Abstract

Managing the shared airway in subglottic stenosis presents a unique challenge. Tubeless anesthesia with apneic oxygenation is increasingly being adopted as it overcomes the limitations of access to and visualization of the narrowed subglottis. Low-flow oxygenation (LFO) and transnasal humidified rapid-insufflation ventilatory exchange (THRIVE) are two delivery techniques. We sought to compare their utility in this patient cohort. Retrospective cohort study. Thirty-five cases of endoscopic debridement of subglottic stenosis were retrospectively studied. Operative technique was consistent among the cases.
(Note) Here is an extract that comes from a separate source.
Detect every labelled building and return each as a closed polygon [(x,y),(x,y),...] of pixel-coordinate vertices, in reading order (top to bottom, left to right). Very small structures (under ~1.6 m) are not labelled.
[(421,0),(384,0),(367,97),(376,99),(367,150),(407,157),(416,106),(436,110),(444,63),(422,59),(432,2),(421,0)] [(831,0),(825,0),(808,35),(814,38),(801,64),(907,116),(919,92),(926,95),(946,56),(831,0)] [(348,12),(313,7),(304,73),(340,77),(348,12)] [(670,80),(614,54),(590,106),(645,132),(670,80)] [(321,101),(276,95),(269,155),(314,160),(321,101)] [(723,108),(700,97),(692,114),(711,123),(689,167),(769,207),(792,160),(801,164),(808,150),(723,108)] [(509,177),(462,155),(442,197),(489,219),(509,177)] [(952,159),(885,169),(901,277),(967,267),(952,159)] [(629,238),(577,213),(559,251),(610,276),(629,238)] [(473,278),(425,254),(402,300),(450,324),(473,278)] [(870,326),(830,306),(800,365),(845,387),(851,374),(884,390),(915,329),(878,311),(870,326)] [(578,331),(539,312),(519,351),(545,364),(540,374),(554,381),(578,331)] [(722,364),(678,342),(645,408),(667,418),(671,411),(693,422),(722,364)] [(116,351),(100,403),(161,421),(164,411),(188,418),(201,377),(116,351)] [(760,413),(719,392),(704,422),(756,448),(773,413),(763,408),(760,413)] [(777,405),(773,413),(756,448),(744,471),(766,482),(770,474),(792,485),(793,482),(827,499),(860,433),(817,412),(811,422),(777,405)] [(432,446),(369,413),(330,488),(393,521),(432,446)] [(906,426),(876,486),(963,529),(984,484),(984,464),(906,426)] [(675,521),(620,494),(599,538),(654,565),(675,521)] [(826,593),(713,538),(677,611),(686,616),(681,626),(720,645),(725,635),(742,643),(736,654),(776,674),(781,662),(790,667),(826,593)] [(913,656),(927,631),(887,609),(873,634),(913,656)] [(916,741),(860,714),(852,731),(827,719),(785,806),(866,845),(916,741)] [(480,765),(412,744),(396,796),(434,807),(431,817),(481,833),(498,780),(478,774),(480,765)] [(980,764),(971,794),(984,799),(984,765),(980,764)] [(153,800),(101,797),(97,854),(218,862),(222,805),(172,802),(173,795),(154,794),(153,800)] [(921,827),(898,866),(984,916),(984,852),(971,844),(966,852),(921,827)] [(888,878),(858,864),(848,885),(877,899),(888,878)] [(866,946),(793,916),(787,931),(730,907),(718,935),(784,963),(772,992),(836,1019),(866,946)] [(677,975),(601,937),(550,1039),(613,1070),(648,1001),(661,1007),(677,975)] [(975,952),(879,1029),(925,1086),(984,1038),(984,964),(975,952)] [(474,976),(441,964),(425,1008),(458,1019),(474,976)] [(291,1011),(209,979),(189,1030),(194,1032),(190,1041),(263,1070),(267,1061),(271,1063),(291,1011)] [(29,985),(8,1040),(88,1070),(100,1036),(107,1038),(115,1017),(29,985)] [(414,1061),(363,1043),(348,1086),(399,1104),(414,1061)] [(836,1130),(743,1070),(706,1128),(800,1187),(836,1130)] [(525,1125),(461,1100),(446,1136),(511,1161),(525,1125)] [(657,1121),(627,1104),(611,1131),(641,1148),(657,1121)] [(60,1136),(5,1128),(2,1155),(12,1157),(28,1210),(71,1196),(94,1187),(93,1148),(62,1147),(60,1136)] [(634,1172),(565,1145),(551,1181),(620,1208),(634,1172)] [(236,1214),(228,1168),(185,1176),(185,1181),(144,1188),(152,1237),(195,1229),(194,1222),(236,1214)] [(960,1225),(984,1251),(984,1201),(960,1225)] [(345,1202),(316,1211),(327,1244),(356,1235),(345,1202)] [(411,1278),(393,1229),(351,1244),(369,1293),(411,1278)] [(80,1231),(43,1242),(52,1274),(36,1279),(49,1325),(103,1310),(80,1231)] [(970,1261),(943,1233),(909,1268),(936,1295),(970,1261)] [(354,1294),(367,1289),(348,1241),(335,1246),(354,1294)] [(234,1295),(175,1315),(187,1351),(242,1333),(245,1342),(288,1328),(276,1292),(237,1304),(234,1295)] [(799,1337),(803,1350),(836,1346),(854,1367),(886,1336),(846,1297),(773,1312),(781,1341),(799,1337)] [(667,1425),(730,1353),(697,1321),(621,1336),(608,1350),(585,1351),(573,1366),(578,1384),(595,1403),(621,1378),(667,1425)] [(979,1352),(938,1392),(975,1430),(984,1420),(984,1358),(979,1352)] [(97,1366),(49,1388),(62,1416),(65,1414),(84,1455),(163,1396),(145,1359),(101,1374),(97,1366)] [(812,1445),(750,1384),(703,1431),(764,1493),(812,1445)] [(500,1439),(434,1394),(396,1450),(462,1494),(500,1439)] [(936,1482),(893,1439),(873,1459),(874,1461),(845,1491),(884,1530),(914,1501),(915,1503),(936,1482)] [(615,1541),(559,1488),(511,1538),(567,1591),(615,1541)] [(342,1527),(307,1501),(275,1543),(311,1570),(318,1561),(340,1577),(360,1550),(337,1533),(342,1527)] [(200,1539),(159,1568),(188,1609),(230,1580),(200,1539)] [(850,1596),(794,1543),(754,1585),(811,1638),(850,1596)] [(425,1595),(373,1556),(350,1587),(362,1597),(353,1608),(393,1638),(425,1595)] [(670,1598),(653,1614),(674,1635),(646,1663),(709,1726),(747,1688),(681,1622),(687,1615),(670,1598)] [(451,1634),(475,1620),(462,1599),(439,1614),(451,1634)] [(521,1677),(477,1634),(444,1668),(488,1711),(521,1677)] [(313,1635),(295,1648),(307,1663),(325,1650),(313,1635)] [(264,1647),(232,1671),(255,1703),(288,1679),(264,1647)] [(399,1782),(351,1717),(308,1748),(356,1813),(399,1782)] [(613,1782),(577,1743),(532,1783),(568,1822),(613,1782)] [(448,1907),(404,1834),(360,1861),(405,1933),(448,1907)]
Oxygen was delivered at low-flow rates at the laryngeal inlet with LFO (n=23) or high-flow rates at the nares with THRIVE (n=12). Data regarding apnea time, the need for rescue ventilation, and relevant patient and disease factors were recorded for analysis. Median apnea time for LFO and THRIVE were 34 and 25 minutes, respectively. Rescue with intermittent supraglottic jet ventilation was required more often with LFO than THRIVE (61% vs 33%) and was sufficient for the case to be completed in all but one instance. Elevated BMI was the sole significant predictor of early oxygen desaturation (24.8 vs 37.95kg/m2 , P= .002) with LFO. Median stenosis diameter was 6 mm (range 2-14). Apneic techniques are safe and feasible for the endoscopic management of subglottic stenosis of all severities. Elevated BMI is the only significant predictor for early oxygen desaturation. In the many healthcare settings where THRIVE is not available, LFO is a valid alterative in the nonobese patient. Laryngoscope, 132:1231-1236, 2022.